TRY IT ▸
Could you return every item below word for word, leaving the pictures out of your answer?

MATERIAL SUPPLIED ▸

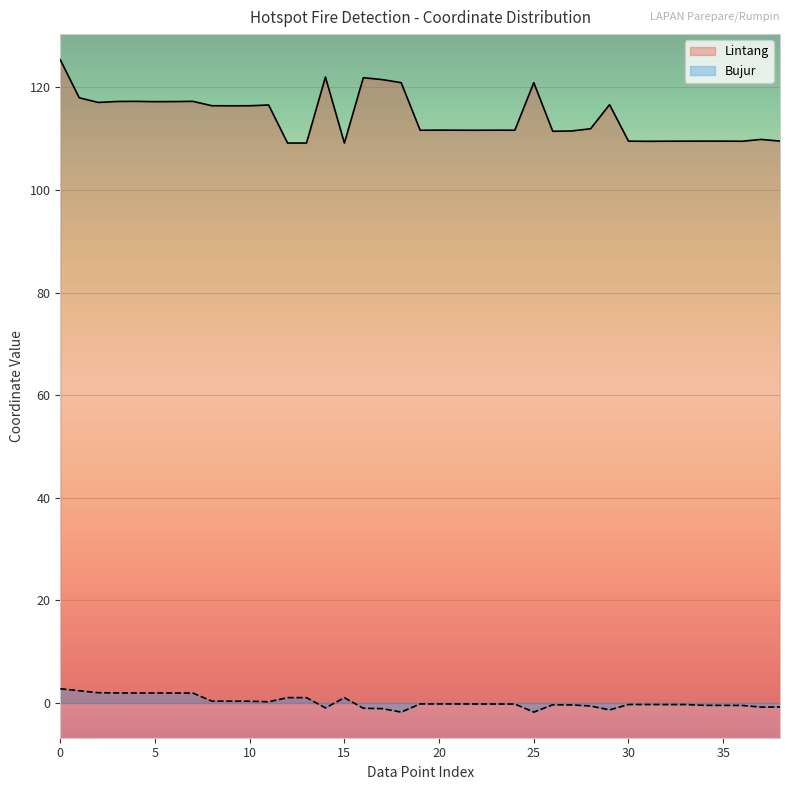

The Bujur series shows -3.0 at 18. True or false?

False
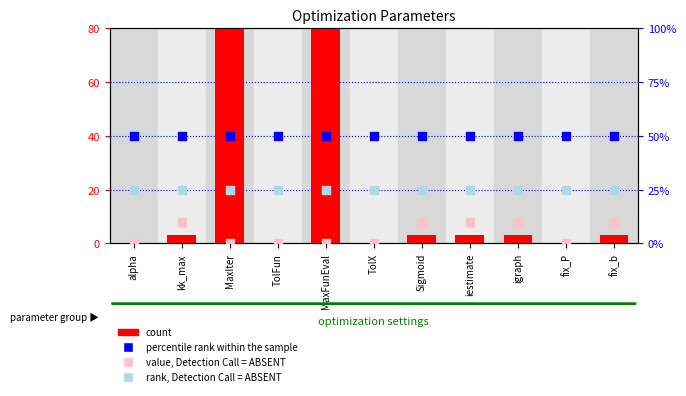

What are all the series names shown in the legend?

count, percentile rank within the sample, value, Detection Call = ABSENT, rank, Detection Call = ABSENT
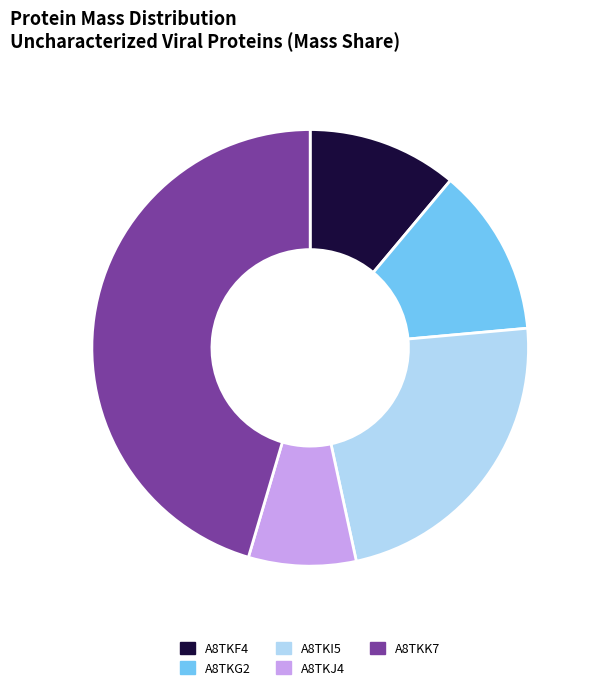

Combined, do A8TKF4 and A8TKK7 account for over 50%?

Yes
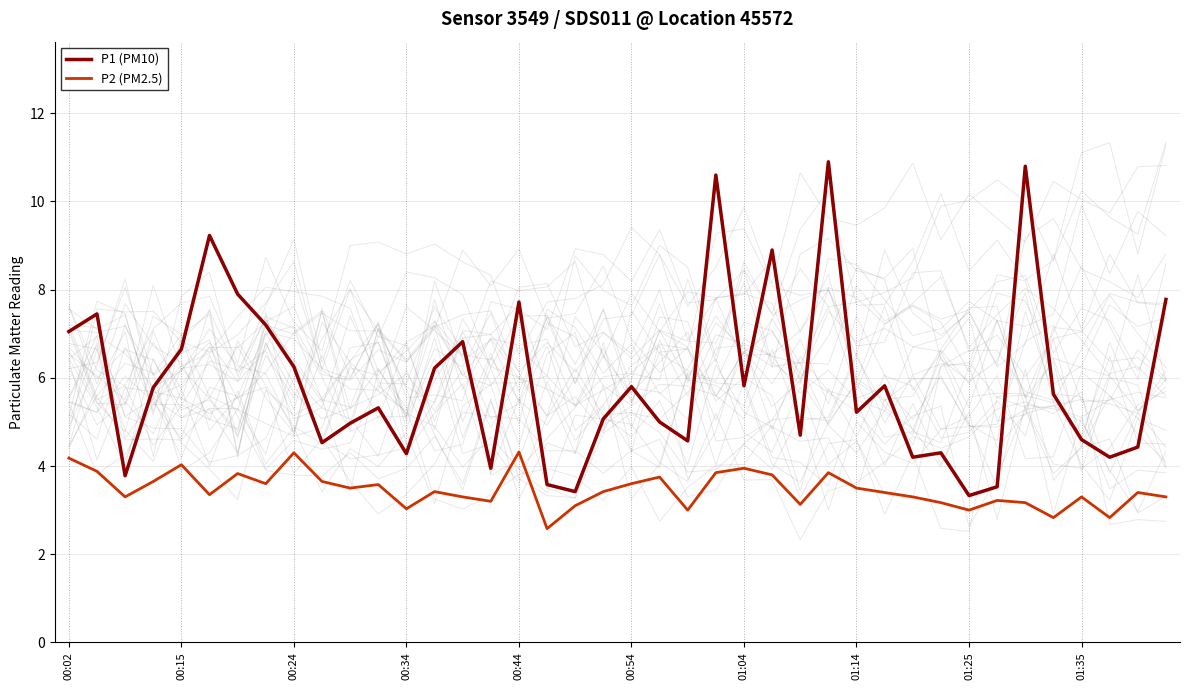

The value of P2 (PM2.5) at 01:14 is 2.1. True or false?

False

WRITTEN SOLUTION ▸
The Bujur series shows -3.0 at 18. True or false?

False

What are all the series names shown in the legend?

count, percentile rank within the sample, value, Detection Call = ABSENT, rank, Detection Call = ABSENT

Combined, do A8TKF4 and A8TKK7 account for over 50%?

Yes

The value of P2 (PM2.5) at 01:14 is 2.1. True or false?

False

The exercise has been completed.